While not a process per se, you should evaluate how IT risk and security decisions are discussed and supported across the organization. I’m not talking about day-to-day decision making, but the big decisions that impact broad sets of stakeholders. For example, if you are terminating access to personal cloud storage at your company, you better have had a broad discussion with stakeholders to determine both the impact and acceptance of such a decision.

As discussed in the opening chapter, I find having a dedicated committee for IT risk and information security governance to be extremely valuable. Membership should represent a broad cross-section of your organization and be made up of experienced leaders who can truly speak on behalf of their business units. This governance team will provide you with invaluable feedback on any significant IT risk and security proposal, as well as be your advocate/evangelist for the work out in the field. Treat these folks right and they will support you; leave them in the dark, and they will fight you every step of the way.

Key assessment points:

  • Do you have at least one governance team that provides feedback and direction for your program?
  • Do they meet frequently enough to support you in driving key initiatives?
  • Is the membership composed of the right breadth and leadership level to help you make key decisions quickly?
  • What is your value proposition to them? Do you keep them informed on key plans, proposals, and performance metrics?

Technology

IT risk management and information security technologies are a critical component of your program. That said, don’t fall for allure of “it does everything” or “a single pane of glass” sales pitches that the thousands of vendors in this space are spouting. Undoubtedly, the next-generation technology available to us as practitioners is helping to automate parts of IT risk management and security operations, but you must guard against purchasing “shelf ware” or multiple point solutions from which you will only utilize partial functionality.
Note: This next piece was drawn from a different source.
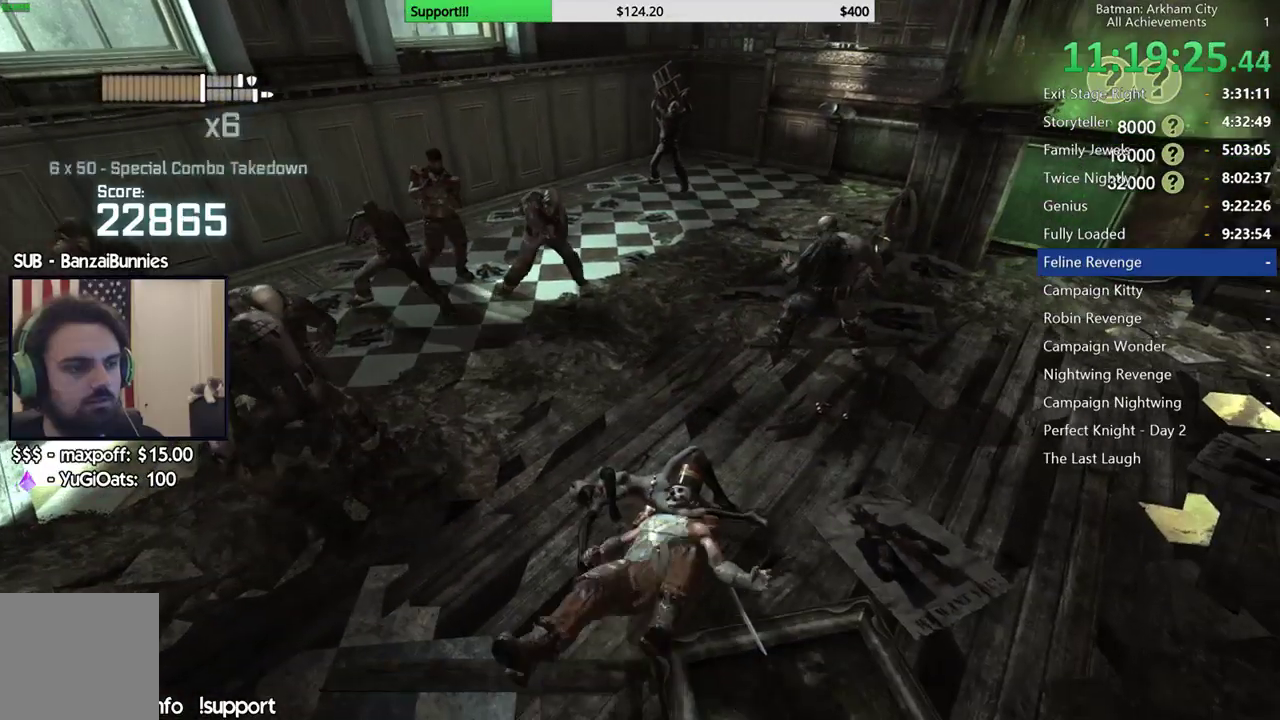
{"dt_ms": 500, "buttons": [], "left_stick": "up", "right_stick": "center", "button_events": [[333, "X", "down"], [450, "X", "up"]]}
One approach to assessing your technology capabilities is to use the Lockheed Martin Cyber Kill Chain® Framework as a mapping tool, which can be found online at https://lockheedmartin.com/en-us/capabilities/cyber/cyber-kill-chain.html

The Cyber Kill Chain framework is part of the Intelligence Driven Defense® model for the identification and prevention of cyber intrusions activity. The model identifies what the adversaries must complete in order to achieve their objective. Stopping adversaries at any stage breaks the chain of attack, ideally at the earliest stage possible. Adversaries must completely progress through all phases for success; this puts the odds in our favor as we only need to block them at any given one for success.
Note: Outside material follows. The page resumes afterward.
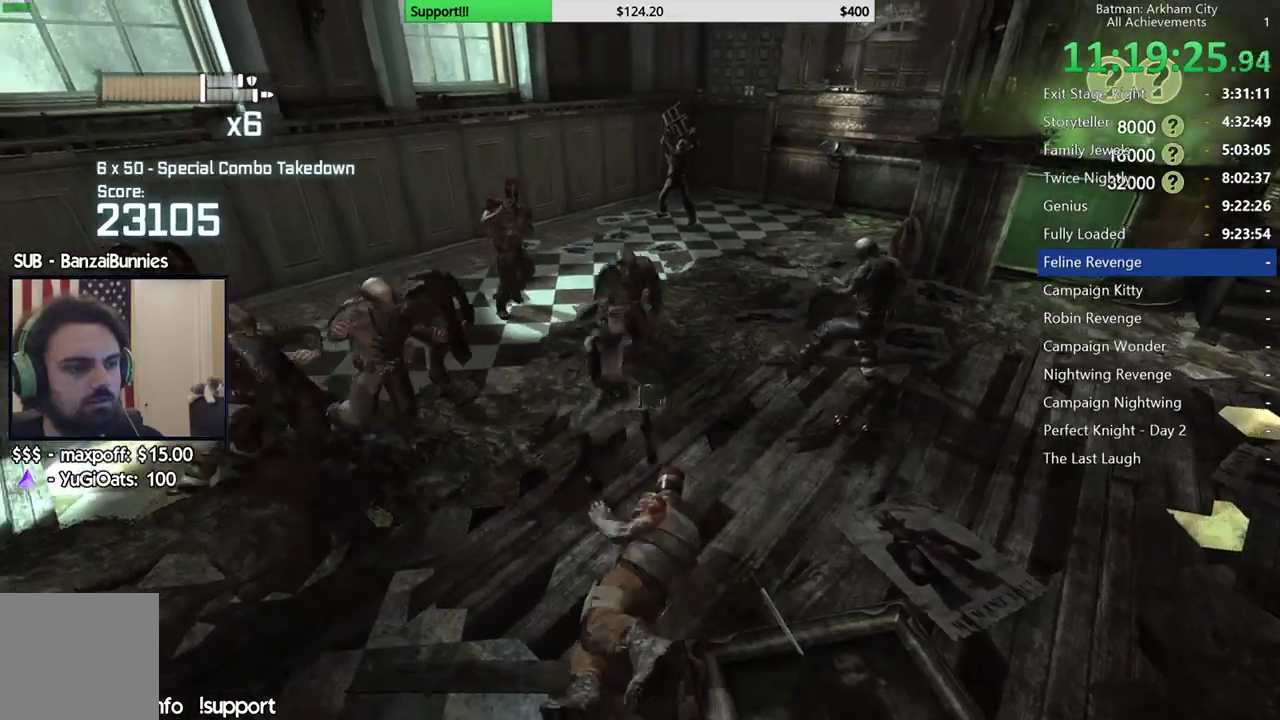
{"dt_ms": 500, "buttons": ["Y"], "left_stick": "center", "right_stick": "center", "button_events": [[450, "Y", "down"]]}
The kill chain model is designed in seven steps:

  • Defender’s goal: understand the aggressor’s actions.
  • Understanding is intelligence.
  • Intruder succeeds if, and only if, they can proceed through steps 1–6 and reach the final stage of the Cyber Kill Chain.

Figure 2.2 shows an example of how to graphically represent current technology capabilities to desired technology capabilities. Note that the mapping is vendor agnostic; the focus is on what you want the technology to be able to do for you. I have found this method of visually depicting current versus desired technology capability to be impactful. You could also use a separate map to illustrate when you would be able to implement this technology—more on this later when we discuss your business case and three-year plan.

Image

Figure 2.2 Sample current technology capabilities versus desired technology capabilities

Source: https://lockheedmartin.com/en-us/capabilities/cyber/cyber-kill-chain.html

Building this map will take a little time during your assessment. Likely, your team will not even own or operate some of these technologies, so you will need to get out and speak with the network, infrastructure, application, and web services teams to determine where these technology capabilities exist. That said, try not to get caught up in who owns what. As the new IT risk management or CISO leader, it is far more important to build relationships with these teams than to attempt a “land grab” in your early days in the role. Over time, it may make sense for some of these technologies to be managed by your team, but it is far safer to let the existing teams continue managing them while you are assessing your own program and team’s skills.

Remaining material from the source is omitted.